With a triumph that came 15 days after his 25th birthday, the southpaw out-boxed, out-maneuvered and, at times, stood toe-to-toe and out-slugged the hard-hitting Maidana (31-3, 28 knockouts) to restore his reputation as one of the best young talents in the game before a partisan crowd at the Scottrade Center in his native St. Louis, Mo.
Alexander convincingly won his welterweight debut, 100-90, 100-90 and 99-91 on the scorecards, overcoming a bloody cut suffered in the third round to improve to 23-1 with 13 knockouts.
In victory, Alexander rebounded from a series of lackluster performances, having lost his WBC junior welterweight belt following an 11th-round technical decision loss to unbeaten Tim Bradley in January of last year, and escaped with a 10-round decision win over Lucas Matthysse in June.
Prior to facing Bradley, Alexander won a disputed decision over former titleholder Andriy Kotelnik in August of 2009, and blamed extreme weight loss for the efforts against Kotelnik, Bradley and Matthysse.
Having faced Kotelnik and Matthysse in St. Louis Family Arena and Scottrade Center, respectively, Alexander was perceived to have benefitted from home-cooking by the judges.
Alexander had also received criticism for quitting against Bradley, a bout whose verdict was determined by the scorecards after Alexander claimed he could not continue as a result of an accidental clash of heads that opened a large cut over his right eye.
Ortiz-Berto II will take place on June 23 at either the MGM Grand in Las Vegas or the Staples Center in Los Angeles, according to Golden Boy Promotions CEO Richard Schaefer, who plans to “have Devon back in late July or August or something like that.”
“The only fight that really makes sense is for Devon to fight the winner of Ortiz-Berto. That’s the fight we’re looking for. Everybody’s going to call out Floyd Mayweather and Manny Pacquiao,” said Cunningham.
“But the realistic goal for us would be the winner of Ortiz-Berto. Title or no title. That’s a huge fight, and those are the types of fights we’re interested in.”
Golden Boy Promotions matchmaker, Eric Gomez, says the Ortiz-Berto II winner could be a real option for Alexander.
“Definitely, definitely. Of course. Devon’s a player now at 147, so we’re going to see what happens,” said Gomez. “Any of the champions and any of the top guys at that weight. Alexander is going to be considered for all of the big fights now.”
RingTV.com spoke to Alexander on Monday regarding his performance and his future:
RingTV.com: Can you take us through the fight from the earlier, tense moments, to the later rounds where you seemed to be more relaxed and into a groove?
Devon Alexander: Well, the first thing that I did was I tried to calm myself down. Me and my coach, Kevin Cunningham, we were working it out.
We were trying to see where I was getting tired and not letting my punches go. That was because I was trying too hard to press the issue. I was trying too hard to get my punches off, and trying too hard to make a statement.
I was trying too hard to just go out there and blow the guy out.
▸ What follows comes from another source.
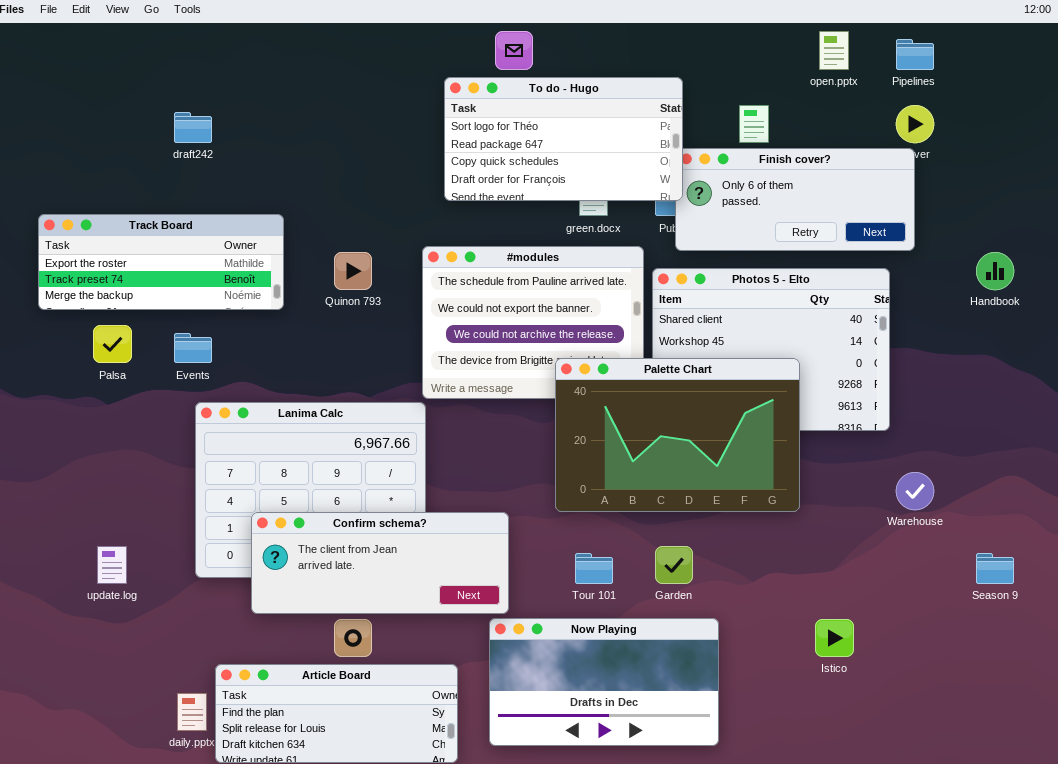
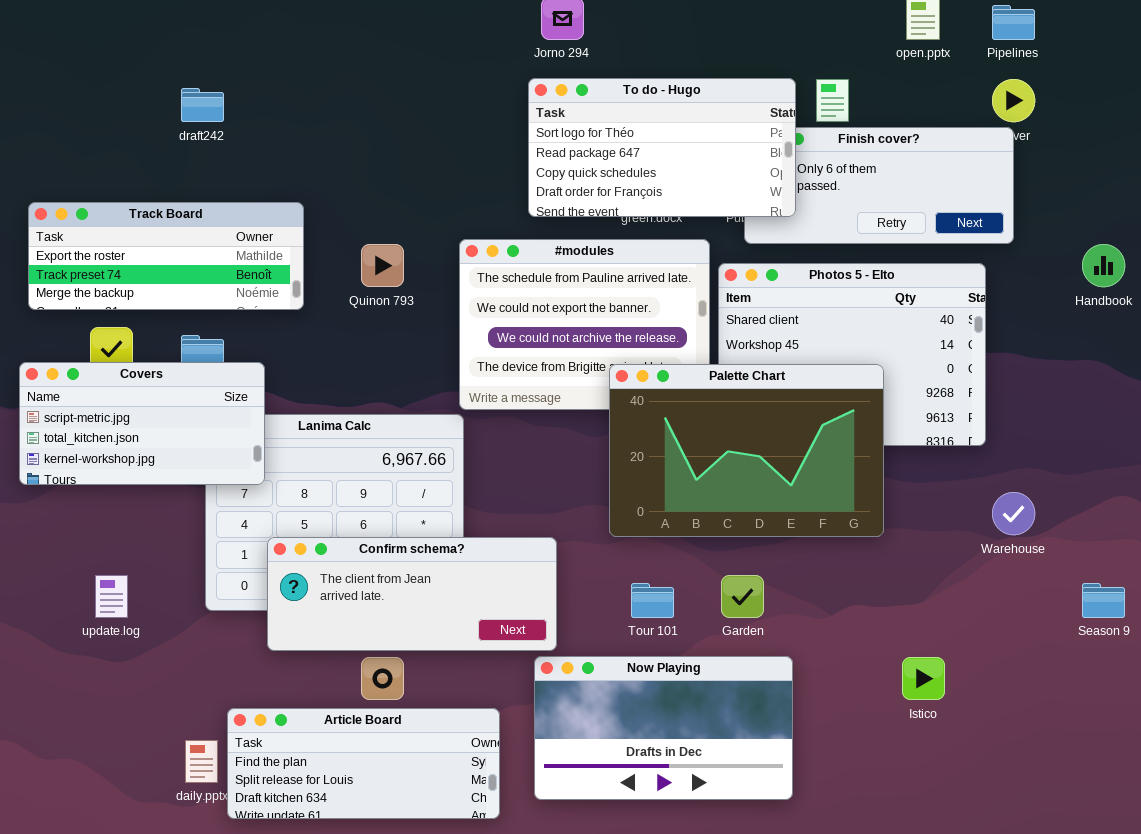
To do - Hugo: [444,77,683,201] -> [528,78,796,217], moved
Covers: none -> [19,362,265,485], opened

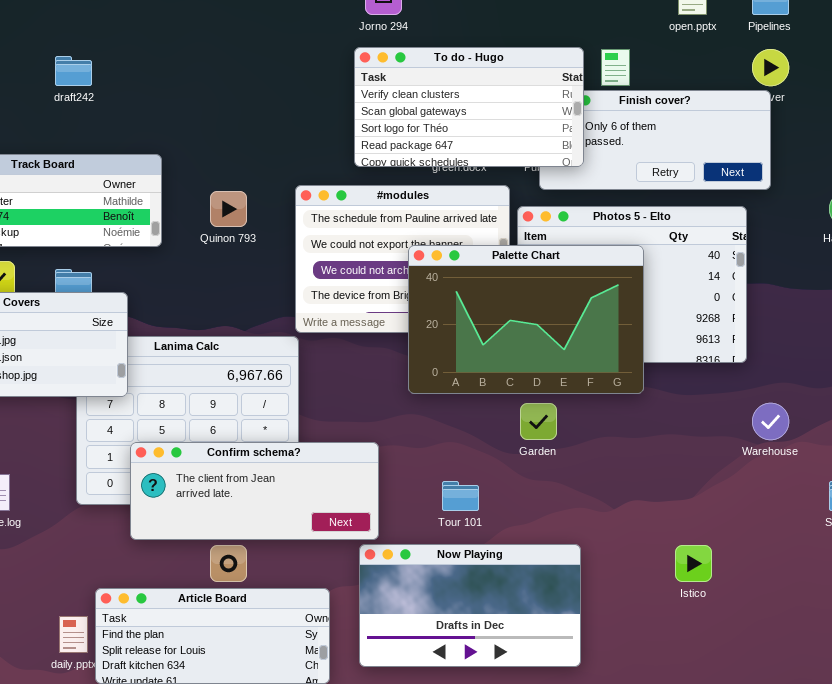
To do - Hugo: [528,78,796,217] -> [354,47,584,167], scrolled up 2 rows
Palette Chart: [609,364,884,537] -> [408,245,644,394], moved
Garden: [721,575,764,618] -> [520,403,557,440], moved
So what we did was we analyzed it and said, “man, we just need to relax and let the punches flow for us.”
RingTV.com: When do you feel that you began to settle down?
DA: I would say that after the second or third round, I got the jitters out and started to relax. I got to seeing that he was, you know, kind of easy to hit. I just needed to calm down and realize that it wasn’t what I thought it would be.
It wasn’t just him coming forward and pressing the issue. I just had to relax and let my punches flow. So after the third round, it became clearer to me that I was way too skillful and way too slick and way too fast for him. So that’s what I started to use to my advantage.
As the fight went on, I got to start to feel better and better and more confident and relaxed. I just continued to follow the game plan. At some point, I started to feel stronger, so I decided to sit there and try to hurt him and let him feel some of my power, so that’s what I did.